Brief
Retype the lines of the entries that run from the line containing "читать дальше →" through the end of the entries, both ends included, and leave out the picture markers.

BEGIN Records supplied

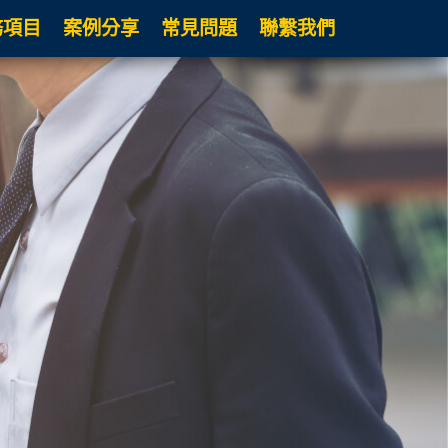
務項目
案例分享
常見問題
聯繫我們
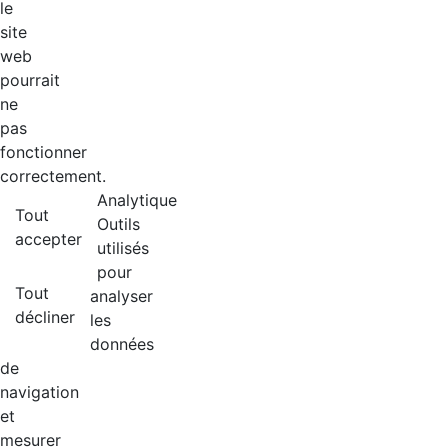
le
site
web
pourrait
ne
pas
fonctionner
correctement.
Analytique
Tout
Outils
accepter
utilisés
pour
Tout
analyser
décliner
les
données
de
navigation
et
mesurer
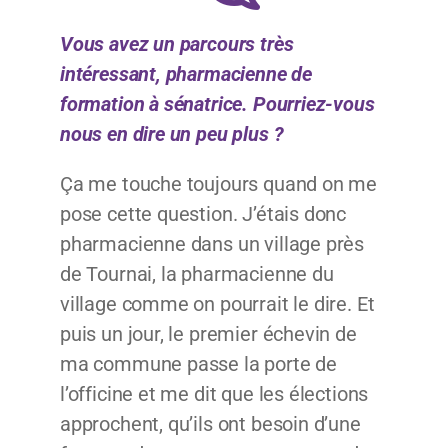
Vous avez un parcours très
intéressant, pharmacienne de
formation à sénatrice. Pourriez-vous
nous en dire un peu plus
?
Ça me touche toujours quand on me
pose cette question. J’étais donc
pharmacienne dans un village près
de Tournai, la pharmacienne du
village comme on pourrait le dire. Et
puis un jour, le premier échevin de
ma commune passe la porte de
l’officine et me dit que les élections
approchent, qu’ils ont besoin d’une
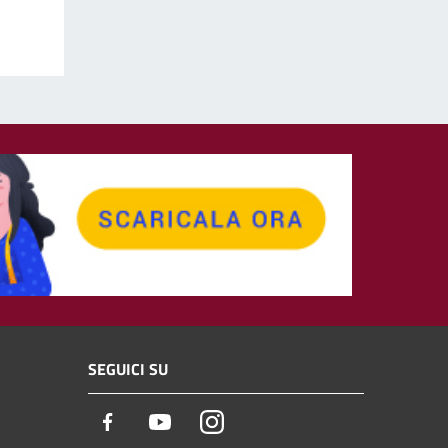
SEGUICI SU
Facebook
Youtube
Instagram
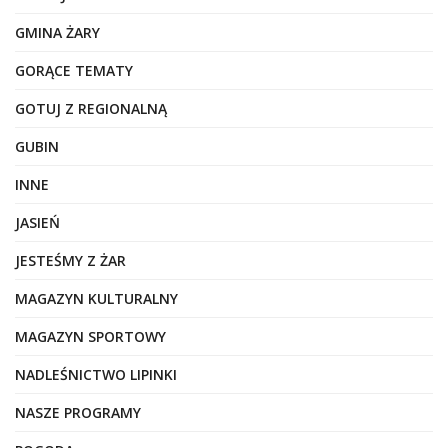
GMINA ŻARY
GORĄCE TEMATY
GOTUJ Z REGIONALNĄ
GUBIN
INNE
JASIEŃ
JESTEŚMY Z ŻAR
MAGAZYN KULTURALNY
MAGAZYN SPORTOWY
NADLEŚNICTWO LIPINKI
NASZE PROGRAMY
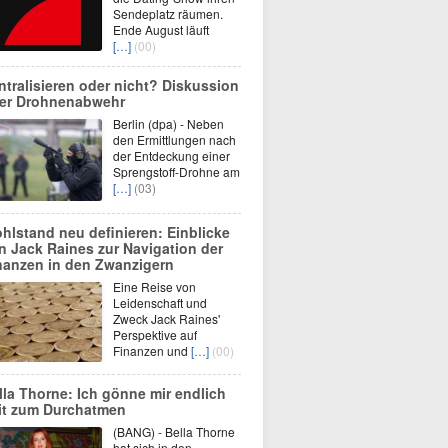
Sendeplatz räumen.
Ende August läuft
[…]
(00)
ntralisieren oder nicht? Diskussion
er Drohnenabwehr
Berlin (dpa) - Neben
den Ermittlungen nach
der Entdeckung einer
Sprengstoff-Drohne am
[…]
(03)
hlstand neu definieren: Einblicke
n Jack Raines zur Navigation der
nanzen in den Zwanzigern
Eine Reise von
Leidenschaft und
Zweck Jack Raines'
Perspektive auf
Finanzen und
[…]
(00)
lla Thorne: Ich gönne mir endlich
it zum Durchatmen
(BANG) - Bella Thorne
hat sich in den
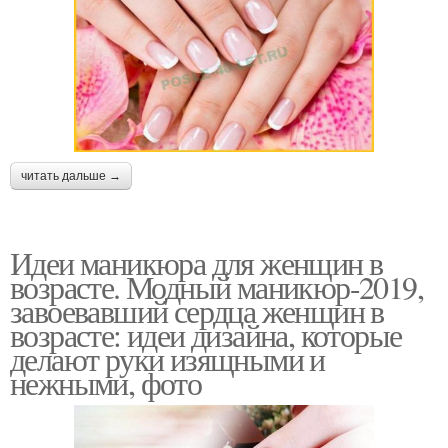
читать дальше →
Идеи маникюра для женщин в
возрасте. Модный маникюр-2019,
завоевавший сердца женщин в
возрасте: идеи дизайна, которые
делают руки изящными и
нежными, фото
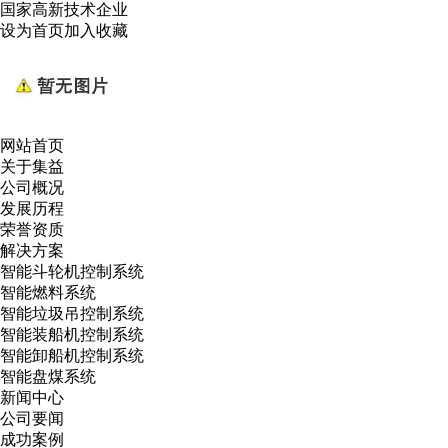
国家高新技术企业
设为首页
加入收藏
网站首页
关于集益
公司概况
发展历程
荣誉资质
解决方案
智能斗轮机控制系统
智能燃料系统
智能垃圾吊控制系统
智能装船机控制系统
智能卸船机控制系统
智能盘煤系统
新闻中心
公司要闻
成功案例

END Records supplied

Answer to this problem
читать дальше →
Идеи маникюра для женщин в
возрасте. Модный маникюр-2019,
завоевавший сердца женщин в
возрасте: идеи дизайна, которые
делают руки изящными и
нежными, фото
国家高新技术企业
设为首页
加入收藏
网站首页
关于集益
公司概况
发展历程
荣誉资质
解决方案
智能斗轮机控制系统
智能燃料系统
智能垃圾吊控制系统
智能装船机控制系统
智能卸船机控制系统
智能盘煤系统
新闻中心
公司要闻
成功案例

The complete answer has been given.